0x40241688: _ungetc_r at /workdir/repo/newlib/newlib/libc/stdio/ungetc.c:202
0x4028616c: etharp_output at ??:?
0x402371fb: _ZN12experimentalL11_SPICommandEjjjjjPjjj$constprop$0 at /home/qball/Programming/Other/OTGW-firmware/arduino/packages/esp8266/hardware/esp8266/3.0.2/cores/esp8266/core_esp8266_spi_utils.cpp:89
0x4023722d: _ZN12experimentalL11_SPICommandEjjjjjPjjj$constprop$0 at /home/qball/Programming/Other/OTGW-firmware/arduino/packages/esp8266/hardware/esp8266/3.0.2/cores/esp8266/core_esp8266_spi_utils.cpp:102
0x4020cebb: startTelnet() at /home/qball/Programming/Other/OTGW-firmware/networkStuff.h:167
0x4021ab1e: updateSetting(char const*, char const*) at /home/qball/Programming/Other/OTGW-firmware/settingStuff.ino:268
0x4010158c: pm_rtc_clock_cali_trig at ??:?
0x4021b108: handleMQTTcallback(char*, unsigned char*, unsigned int) at /home/qball/Programming/Other/OTGW-firmware/MQTTstuff.ino:142
0x40221738: DallasTemperature::calculateTemperature(unsigned char const*, unsigned char*) at /home/qball/Programming/Other/OTGW-firmware/libraries/DallasTemperature/DallasTemperature.cpp:638
0x4021d29f: OTGWSerial::processorToString() at /home/qball/Programming/Other/OTGW-firmware/src/libraries/OTGWSerial/OTGWSerial.cpp:945
0x4021dcde: OTGWUpgrade::stateMachine(unsigned char const*, int) at /home/qball/Programming/Other/OTGW-firmware/src/libraries/OTGWSerial/OTGWSerial.cpp:697
0x401004a8: esp_schedule at ??:?
0x40238460: ClientContext::state() const at /home/qball/Programming/Other/OTGW-firmware/arduino/packages/esp8266/hardware/esp8266/3.0.2/libraries/ESP8266WiFi/src/include/ClientContext.h:370
0x401013b1: timer1_isr_handler at /home/qball/Programming/Other/OTGW-firmware/arduino/packages/esp8266/hardware/esp8266/3.0.2/cores/esp8266/core_esp8266_timer.cpp:43
LacsapOV commented 1 year ago

I've got mine up and running and stable. I compiled it myself using the steps in the documentation. Seems the binary in the installation documentation is faulty.
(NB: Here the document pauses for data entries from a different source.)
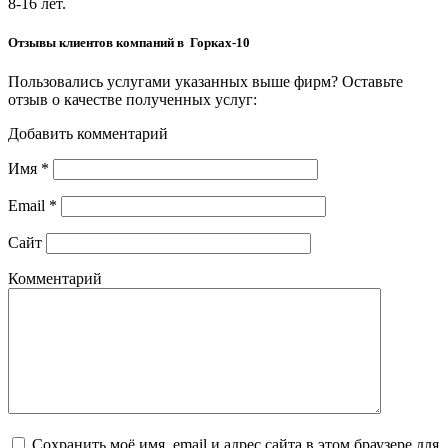
8-16 лет.
Отзывы клиентов компаний в Горках-10
Пользовались услугами указанных выше фирм? Оставьте
отзыв о качестве полученных услуг:
Добавить комментарий
Имя
*
Email
*
Сайт
Комментарий
Сохранить моё имя, email и адрес сайта в этом браузере для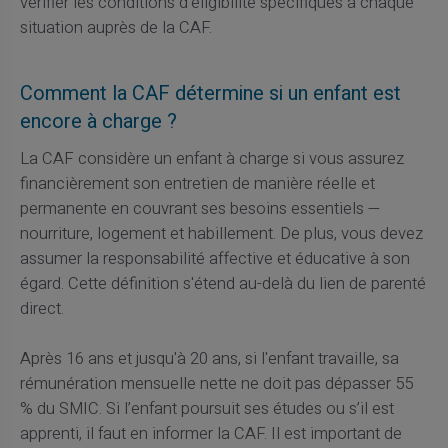
vérifier les conditions d'éligibilité spécifiques à chaque
situation auprès de la CAF.
Comment la CAF détermine si un enfant est
encore à charge ?
La CAF considère un enfant à charge si vous assurez
financièrement son entretien de manière réelle et
permanente en couvrant ses besoins essentiels —
nourriture, logement et habillement. De plus, vous devez
assumer la responsabilité affective et éducative à son
égard. Cette définition s'étend au-delà du lien de parenté
direct.
Après 16 ans et jusqu'à 20 ans, si l'enfant travaille, sa
rémunération mensuelle nette ne doit pas dépasser 55
% du SMIC. Si l’enfant poursuit ses études ou s’il est
apprenti, il faut en informer la CAF. Il est important de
I did have an issue with the Acetime version. It states version 1.9.0 but it's missing a function unixSeconds64, i updated tot the latest 1.x branch.

rvdbreemen commented 1 year ago

Glad to hear that a new build does work. It’s the same conclusion we are reaching on the firmware chat on discord.

What was the issue you ran into, so I can correct it. Also AceTime needs the latest and Brian is very actively improving his lib too.

JvHummel commented 1 year ago

Can confirm that doing a build myself and flashing that, remedies the bootloops.

rvdbreemen commented 1 year ago

@JvHummel thanks for confirming that. I just build a new release 0.10.1... would you be so kind to test this, it's in the beta channel on discord.

JvHummel commented 1 year ago

Good evening Robert, was just messing with a DS18B20 so had my OTGW out anyway. Good timing. Flashed 0.10.1-beta+7b22d7d and connected it to boiler/thermostat. No bootloops!